Un homme qui aux yeux du monde a tout pour être satisfait : trentenaire, beau, aimé des femmes, bonne situation. Mais comme un indice du malaise qui l'habite, ce promoteur sans soucis matériels, qui vend des appartements de luxe, a élu domicile dans une chambre d'hôtel high-tech et anonyme. Autre symptôme, le ton désabusé de ses conversations, qu'elles soient d'ordre professionnel ou privé.
Sentimentalement, c'est la glaciation : il semble mettre un point d'honneur à ne pas s'investir dans une relation amoureuse quitte à être cruel envers ses anciennes conquêtes. Tous ses désirs se concentrent, sur une île des Caraïbes à vendre, via Internet et un site « la-vie-est-ailleurs.com », cliché du paradis exotique, appelée l'île Crusoe.

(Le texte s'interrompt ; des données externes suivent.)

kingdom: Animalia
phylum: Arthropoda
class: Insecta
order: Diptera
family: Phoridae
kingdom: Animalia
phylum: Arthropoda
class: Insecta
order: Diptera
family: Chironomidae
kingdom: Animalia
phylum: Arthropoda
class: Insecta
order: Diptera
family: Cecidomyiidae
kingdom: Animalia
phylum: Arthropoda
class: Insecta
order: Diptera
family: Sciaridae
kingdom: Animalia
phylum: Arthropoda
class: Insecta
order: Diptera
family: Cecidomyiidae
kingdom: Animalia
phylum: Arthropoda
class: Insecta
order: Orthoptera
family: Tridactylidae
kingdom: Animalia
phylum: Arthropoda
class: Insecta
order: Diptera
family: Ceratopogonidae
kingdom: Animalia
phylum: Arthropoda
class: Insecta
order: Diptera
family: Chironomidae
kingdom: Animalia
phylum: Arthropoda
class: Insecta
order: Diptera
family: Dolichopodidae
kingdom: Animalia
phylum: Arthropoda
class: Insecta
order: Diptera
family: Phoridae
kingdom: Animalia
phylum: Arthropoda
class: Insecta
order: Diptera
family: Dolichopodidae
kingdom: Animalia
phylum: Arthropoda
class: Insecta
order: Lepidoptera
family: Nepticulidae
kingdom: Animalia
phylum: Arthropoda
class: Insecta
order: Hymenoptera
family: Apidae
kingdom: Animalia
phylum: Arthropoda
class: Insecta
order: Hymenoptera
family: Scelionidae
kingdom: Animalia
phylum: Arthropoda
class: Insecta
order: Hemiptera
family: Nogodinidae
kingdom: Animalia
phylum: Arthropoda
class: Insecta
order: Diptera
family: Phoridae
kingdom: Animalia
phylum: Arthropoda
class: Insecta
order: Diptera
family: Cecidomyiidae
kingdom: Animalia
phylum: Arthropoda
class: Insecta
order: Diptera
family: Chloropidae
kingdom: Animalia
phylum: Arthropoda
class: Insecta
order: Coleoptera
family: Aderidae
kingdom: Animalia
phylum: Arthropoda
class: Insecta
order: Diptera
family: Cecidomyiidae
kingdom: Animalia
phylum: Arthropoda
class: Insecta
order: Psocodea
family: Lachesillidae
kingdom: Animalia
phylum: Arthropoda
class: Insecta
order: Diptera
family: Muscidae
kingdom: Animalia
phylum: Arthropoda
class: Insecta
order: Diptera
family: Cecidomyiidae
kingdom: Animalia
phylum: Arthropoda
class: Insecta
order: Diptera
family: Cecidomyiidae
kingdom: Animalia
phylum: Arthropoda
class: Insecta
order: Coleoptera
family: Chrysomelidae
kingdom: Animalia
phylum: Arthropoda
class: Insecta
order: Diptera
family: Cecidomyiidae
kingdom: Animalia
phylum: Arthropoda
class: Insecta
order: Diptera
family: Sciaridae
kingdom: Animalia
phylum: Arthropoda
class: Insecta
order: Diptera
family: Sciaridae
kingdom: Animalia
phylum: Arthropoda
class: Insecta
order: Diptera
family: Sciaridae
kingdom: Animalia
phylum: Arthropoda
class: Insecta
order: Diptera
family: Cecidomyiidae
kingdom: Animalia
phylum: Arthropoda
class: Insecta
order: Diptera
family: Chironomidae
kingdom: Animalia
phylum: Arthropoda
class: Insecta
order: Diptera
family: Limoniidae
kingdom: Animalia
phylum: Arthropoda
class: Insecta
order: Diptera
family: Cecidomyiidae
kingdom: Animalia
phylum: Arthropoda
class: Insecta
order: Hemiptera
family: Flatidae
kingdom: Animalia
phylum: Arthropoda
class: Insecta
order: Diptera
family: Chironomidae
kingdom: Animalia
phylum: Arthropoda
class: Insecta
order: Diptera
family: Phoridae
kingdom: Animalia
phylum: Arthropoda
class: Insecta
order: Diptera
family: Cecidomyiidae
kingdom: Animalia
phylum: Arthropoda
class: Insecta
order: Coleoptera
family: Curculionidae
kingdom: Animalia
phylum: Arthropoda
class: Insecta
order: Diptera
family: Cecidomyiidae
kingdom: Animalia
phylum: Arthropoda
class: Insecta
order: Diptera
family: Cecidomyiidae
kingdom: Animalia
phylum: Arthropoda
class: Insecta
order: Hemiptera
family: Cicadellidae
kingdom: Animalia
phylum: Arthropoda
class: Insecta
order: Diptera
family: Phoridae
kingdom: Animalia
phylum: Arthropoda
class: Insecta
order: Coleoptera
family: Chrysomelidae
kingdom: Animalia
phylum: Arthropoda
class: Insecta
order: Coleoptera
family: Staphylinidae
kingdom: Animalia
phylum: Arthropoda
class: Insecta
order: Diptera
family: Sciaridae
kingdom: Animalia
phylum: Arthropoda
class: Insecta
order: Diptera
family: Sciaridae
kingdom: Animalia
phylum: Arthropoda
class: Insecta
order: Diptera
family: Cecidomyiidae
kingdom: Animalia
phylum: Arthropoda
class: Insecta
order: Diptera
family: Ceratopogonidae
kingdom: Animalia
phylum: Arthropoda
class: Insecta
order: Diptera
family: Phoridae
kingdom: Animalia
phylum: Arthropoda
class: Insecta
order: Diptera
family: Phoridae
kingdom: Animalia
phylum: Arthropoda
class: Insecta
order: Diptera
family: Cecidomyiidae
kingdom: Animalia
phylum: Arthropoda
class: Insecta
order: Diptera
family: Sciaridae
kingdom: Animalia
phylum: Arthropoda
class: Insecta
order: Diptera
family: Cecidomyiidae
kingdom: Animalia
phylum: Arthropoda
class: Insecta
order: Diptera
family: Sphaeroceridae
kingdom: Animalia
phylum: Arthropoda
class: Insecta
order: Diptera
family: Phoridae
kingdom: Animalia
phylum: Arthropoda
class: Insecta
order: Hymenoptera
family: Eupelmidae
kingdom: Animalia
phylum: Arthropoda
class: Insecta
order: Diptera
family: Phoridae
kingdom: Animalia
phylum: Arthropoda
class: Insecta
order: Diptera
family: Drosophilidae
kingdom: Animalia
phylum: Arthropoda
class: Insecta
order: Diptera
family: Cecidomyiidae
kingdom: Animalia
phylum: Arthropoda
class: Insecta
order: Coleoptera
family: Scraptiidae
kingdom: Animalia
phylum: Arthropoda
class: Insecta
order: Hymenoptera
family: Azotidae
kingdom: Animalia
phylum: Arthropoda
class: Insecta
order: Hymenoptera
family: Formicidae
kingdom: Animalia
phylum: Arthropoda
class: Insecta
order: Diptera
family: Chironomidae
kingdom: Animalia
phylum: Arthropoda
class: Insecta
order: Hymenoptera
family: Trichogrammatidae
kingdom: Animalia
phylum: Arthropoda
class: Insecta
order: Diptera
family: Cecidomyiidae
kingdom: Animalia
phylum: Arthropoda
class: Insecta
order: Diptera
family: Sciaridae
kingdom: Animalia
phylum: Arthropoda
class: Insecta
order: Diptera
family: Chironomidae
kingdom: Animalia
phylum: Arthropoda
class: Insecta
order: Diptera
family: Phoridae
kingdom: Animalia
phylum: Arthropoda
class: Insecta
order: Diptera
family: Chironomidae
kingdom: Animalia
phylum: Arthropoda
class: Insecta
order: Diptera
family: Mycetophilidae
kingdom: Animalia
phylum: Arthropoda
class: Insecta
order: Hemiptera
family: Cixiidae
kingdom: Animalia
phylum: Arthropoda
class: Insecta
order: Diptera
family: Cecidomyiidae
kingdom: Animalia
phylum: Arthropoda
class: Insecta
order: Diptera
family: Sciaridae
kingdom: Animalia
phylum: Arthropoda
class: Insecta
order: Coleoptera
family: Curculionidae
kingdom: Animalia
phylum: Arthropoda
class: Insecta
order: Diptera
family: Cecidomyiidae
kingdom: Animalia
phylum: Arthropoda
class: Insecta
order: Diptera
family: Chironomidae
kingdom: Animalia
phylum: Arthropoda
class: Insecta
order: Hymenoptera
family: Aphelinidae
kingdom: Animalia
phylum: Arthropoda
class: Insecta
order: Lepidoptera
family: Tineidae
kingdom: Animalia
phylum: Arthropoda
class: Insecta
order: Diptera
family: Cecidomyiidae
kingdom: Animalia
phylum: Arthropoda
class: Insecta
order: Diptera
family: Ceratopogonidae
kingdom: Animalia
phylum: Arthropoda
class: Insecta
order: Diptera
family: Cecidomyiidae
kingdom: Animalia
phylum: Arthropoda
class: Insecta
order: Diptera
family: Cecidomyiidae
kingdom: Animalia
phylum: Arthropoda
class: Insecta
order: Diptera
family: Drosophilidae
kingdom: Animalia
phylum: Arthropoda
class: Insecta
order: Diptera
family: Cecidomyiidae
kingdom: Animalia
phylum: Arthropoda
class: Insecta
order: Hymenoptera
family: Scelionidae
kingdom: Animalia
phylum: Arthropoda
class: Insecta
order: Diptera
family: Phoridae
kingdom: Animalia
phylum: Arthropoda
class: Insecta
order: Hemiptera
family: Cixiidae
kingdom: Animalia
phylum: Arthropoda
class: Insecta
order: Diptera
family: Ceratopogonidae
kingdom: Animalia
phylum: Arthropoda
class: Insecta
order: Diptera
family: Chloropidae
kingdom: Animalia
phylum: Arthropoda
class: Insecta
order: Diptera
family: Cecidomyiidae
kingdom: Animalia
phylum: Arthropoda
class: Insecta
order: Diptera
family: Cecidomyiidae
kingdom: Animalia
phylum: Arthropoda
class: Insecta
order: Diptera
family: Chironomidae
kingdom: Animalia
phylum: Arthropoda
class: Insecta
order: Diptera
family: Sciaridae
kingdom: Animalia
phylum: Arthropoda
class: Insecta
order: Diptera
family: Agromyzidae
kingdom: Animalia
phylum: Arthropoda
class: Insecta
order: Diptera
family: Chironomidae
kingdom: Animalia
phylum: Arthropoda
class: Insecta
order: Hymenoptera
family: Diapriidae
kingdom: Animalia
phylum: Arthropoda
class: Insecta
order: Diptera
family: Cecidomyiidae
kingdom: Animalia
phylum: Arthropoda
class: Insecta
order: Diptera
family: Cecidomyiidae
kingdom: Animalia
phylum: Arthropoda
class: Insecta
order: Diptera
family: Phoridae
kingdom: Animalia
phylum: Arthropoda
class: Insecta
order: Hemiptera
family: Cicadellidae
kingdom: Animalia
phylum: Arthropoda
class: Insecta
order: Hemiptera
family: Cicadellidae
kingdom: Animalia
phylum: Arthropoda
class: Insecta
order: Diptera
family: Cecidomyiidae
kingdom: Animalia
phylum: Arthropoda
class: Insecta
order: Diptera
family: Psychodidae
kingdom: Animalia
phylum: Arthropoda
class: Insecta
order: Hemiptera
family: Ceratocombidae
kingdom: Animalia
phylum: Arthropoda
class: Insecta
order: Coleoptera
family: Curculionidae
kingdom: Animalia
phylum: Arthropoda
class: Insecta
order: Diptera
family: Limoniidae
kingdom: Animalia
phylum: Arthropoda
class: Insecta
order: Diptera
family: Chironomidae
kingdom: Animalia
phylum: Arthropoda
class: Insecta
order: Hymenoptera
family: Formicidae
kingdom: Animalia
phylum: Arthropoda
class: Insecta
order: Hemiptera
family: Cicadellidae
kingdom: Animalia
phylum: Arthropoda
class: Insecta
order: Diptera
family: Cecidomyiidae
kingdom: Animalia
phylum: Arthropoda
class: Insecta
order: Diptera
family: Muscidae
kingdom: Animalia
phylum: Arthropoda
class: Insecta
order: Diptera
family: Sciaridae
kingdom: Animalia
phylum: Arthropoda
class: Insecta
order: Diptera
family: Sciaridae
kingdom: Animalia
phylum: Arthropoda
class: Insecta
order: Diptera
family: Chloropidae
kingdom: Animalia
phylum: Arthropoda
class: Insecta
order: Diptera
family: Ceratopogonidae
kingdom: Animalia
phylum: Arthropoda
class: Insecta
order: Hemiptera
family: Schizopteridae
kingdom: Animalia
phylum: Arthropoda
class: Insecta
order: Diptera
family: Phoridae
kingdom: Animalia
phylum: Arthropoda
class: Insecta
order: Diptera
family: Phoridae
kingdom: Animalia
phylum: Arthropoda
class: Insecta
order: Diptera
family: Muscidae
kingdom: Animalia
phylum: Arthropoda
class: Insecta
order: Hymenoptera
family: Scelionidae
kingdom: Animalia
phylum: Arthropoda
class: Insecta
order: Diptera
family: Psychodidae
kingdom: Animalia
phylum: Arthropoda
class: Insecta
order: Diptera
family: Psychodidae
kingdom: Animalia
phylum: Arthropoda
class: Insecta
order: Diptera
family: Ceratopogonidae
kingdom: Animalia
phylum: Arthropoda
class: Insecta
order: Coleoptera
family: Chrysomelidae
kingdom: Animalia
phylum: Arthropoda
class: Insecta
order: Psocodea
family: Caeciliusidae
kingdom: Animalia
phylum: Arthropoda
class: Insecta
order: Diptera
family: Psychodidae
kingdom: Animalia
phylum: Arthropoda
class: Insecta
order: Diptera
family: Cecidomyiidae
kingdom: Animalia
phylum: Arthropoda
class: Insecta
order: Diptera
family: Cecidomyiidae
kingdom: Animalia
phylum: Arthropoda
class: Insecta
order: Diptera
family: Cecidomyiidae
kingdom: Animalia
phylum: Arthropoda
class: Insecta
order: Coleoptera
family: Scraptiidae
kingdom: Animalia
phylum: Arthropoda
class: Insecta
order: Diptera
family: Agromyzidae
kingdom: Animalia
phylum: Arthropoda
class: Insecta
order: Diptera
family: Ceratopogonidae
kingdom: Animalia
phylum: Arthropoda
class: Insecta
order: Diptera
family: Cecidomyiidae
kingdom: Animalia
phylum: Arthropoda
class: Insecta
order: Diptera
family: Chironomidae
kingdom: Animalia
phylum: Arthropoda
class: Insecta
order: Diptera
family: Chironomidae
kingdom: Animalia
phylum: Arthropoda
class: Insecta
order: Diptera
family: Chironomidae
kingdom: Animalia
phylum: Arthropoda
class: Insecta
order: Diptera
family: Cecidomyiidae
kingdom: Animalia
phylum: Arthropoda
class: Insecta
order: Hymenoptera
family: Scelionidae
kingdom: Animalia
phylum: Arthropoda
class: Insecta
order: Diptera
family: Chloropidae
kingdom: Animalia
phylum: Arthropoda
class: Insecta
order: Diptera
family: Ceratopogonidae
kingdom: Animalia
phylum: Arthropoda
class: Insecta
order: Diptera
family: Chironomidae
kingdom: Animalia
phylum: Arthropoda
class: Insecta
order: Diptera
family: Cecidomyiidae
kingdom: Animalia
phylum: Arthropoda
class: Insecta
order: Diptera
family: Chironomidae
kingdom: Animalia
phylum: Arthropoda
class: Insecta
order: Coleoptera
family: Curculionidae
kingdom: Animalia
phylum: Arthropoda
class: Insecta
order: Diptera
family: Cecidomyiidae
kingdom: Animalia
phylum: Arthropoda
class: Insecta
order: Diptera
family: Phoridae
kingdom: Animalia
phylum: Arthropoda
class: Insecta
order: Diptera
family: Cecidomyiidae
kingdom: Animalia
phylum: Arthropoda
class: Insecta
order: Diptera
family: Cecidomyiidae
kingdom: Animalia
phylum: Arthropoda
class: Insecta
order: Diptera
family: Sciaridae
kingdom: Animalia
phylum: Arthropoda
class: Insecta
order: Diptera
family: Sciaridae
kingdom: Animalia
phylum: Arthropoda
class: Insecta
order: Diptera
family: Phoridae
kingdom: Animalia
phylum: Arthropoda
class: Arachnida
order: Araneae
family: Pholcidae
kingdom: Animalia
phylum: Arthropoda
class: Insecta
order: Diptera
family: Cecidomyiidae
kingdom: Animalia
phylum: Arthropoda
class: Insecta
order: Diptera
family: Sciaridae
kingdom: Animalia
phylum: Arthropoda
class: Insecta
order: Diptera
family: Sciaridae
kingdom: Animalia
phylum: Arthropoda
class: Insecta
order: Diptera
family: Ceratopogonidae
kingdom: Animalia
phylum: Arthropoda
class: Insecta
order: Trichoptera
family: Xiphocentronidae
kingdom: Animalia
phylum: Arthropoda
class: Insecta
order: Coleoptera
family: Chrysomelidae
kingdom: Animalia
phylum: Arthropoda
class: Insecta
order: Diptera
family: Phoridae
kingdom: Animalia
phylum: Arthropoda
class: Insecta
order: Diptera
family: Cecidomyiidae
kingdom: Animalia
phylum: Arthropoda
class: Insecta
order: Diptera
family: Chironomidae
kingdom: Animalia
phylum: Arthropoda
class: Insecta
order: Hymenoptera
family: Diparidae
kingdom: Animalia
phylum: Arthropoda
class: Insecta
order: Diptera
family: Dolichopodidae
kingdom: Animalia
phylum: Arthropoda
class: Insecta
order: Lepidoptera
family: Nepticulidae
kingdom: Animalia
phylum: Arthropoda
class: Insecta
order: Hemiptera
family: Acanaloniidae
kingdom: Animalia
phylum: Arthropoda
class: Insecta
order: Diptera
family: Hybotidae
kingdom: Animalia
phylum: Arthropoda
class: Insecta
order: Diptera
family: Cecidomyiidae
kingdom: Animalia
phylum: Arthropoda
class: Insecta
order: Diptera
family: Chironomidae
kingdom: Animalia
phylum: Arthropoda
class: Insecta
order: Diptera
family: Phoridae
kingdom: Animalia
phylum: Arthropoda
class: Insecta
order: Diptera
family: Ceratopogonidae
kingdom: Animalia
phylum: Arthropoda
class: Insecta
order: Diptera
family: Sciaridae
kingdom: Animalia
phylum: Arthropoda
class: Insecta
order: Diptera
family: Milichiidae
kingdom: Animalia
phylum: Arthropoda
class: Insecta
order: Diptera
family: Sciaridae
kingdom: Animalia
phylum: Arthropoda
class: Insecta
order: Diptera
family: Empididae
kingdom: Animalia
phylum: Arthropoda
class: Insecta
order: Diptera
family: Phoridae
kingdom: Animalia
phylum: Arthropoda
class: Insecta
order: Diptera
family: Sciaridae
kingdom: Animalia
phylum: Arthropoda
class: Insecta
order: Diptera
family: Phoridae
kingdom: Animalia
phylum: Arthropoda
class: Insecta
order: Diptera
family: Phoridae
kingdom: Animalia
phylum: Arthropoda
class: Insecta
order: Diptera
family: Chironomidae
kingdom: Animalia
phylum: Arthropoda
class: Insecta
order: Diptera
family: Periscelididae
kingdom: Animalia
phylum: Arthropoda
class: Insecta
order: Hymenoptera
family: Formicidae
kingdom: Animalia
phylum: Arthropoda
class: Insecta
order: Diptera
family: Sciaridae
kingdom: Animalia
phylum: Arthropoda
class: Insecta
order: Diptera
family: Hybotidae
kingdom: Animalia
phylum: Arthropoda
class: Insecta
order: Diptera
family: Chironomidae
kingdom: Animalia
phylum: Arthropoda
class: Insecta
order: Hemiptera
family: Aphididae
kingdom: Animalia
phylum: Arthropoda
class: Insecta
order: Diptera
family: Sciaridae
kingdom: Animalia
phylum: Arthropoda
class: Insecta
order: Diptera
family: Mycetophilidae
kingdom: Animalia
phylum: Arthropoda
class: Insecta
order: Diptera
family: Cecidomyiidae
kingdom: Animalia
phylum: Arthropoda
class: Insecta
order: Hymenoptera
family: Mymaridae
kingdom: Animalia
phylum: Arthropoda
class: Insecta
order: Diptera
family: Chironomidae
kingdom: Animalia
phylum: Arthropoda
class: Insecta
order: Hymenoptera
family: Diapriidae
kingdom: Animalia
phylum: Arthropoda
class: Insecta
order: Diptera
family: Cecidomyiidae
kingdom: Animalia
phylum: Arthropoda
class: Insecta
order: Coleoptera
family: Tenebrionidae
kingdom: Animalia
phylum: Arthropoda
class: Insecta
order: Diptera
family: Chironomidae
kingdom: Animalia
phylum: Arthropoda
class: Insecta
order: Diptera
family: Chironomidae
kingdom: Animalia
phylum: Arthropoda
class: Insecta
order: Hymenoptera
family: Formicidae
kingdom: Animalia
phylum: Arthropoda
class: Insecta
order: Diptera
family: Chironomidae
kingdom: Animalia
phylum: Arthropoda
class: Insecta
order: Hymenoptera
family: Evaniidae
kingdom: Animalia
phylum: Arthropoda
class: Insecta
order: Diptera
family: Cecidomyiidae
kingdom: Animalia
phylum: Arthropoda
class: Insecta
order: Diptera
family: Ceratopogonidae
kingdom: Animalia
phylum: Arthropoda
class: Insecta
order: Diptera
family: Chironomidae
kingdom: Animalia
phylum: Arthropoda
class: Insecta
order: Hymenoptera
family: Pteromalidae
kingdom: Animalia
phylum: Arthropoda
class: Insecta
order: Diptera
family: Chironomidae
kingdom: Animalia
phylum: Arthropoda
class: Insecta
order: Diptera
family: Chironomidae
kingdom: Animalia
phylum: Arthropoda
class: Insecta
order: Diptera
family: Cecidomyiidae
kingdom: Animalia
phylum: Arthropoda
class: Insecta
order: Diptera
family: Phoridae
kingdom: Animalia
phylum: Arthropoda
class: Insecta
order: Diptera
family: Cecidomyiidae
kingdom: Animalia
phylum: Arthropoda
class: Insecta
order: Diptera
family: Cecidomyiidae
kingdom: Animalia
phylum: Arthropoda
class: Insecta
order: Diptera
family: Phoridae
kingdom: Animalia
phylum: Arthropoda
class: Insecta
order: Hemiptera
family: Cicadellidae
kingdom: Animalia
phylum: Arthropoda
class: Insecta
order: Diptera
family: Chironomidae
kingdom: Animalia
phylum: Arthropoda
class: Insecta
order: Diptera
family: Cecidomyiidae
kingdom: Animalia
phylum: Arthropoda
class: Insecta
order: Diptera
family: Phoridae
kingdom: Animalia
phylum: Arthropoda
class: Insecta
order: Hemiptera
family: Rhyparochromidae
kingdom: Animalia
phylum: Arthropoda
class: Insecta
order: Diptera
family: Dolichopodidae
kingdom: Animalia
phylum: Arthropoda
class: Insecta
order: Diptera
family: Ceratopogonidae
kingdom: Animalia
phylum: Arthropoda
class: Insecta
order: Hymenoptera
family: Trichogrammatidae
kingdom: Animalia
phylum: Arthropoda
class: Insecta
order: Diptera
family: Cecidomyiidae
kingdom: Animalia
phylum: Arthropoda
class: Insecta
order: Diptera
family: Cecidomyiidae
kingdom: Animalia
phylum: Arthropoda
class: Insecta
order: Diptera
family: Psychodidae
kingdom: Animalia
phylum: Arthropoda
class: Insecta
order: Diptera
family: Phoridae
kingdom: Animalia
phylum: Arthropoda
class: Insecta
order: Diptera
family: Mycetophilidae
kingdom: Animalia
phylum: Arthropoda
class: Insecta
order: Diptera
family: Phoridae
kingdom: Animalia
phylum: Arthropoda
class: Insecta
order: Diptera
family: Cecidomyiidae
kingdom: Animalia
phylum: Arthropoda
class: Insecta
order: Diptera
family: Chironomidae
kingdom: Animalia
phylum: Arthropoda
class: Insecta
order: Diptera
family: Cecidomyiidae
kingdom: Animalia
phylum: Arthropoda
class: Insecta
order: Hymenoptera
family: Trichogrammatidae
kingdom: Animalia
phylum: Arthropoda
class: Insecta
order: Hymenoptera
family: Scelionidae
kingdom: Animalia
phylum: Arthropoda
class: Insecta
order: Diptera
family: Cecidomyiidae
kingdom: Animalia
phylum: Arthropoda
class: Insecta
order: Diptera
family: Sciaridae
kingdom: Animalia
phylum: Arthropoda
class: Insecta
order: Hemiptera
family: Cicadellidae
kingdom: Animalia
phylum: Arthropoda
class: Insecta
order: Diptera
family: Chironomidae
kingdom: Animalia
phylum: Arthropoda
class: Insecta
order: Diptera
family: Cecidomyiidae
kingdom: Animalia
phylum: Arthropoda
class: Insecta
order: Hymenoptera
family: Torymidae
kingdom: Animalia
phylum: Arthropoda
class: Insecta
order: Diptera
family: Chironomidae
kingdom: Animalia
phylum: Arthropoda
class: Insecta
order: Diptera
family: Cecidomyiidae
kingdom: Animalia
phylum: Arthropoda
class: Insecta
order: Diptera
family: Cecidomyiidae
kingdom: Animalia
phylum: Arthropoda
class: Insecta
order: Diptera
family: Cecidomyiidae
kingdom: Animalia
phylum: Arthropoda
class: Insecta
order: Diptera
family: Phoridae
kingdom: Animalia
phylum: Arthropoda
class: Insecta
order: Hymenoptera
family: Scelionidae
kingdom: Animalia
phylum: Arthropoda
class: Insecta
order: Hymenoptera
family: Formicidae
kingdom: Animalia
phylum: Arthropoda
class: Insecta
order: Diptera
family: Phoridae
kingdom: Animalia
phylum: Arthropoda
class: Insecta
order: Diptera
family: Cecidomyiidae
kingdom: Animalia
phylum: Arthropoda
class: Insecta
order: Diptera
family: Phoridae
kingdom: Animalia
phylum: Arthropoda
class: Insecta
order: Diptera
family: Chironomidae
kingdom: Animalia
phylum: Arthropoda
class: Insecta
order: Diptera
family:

Le personnage portant le nom improbable pour un taïwanais de Robinson (sic), on pourra trouver appuyé le clin d'œil au célèbre roman de Daniel Dafoe.
Cette soif de changer de vie va pousser Robinson à thésauriser tous ses gains en vue de son acquisition. Mais du fantasme à sa concrétisation, il y a un abîme. Le trentenaire du film, naufragé de la société, a de fortes chances que son rêve de paradis terrestre ne demeure qu'à l'état virtuel, tel un wanadoo inaccessible, à l'opposé de son homologue littéraire, qui fut un robinson malgré lui.
Le film, par une mise en image élégante et empreinte de froideur, reflet du mental des personnages, distille une amertume prégnante. Mais l'indécision des protagonistes, leur sentiment de faire du sur-place ou de tourner en rond est source de langueur, impression qui gagne parfois le spectateur. Selon son goût ou son humeur ce dernier y resentira une émotion vraie ou un ennui distingué. La distinction est d'ailleurs l'adjectif qui pourrait qualifier au mieux ce cinquième long métrage de Lin Cheng-Sheng, ancien assistant d'Edward Yang, l'auteur de Yi-Yi.

Pierre Soubeyras


1h30 - Taïwan - Scénario et dialogues : Lin Chen-sheng - Images : Han Yun Chung - Décors : Hsia Shao Yu - Musique : Lin Chung - Montage : Chen Shiang-Chyi - Interprétation : Leon Dai, Yang Kuei-Mei, Chen Shiang-Chyi, Chang Feng-shu, Lee Sin-Je, Wu Kuei Chuen.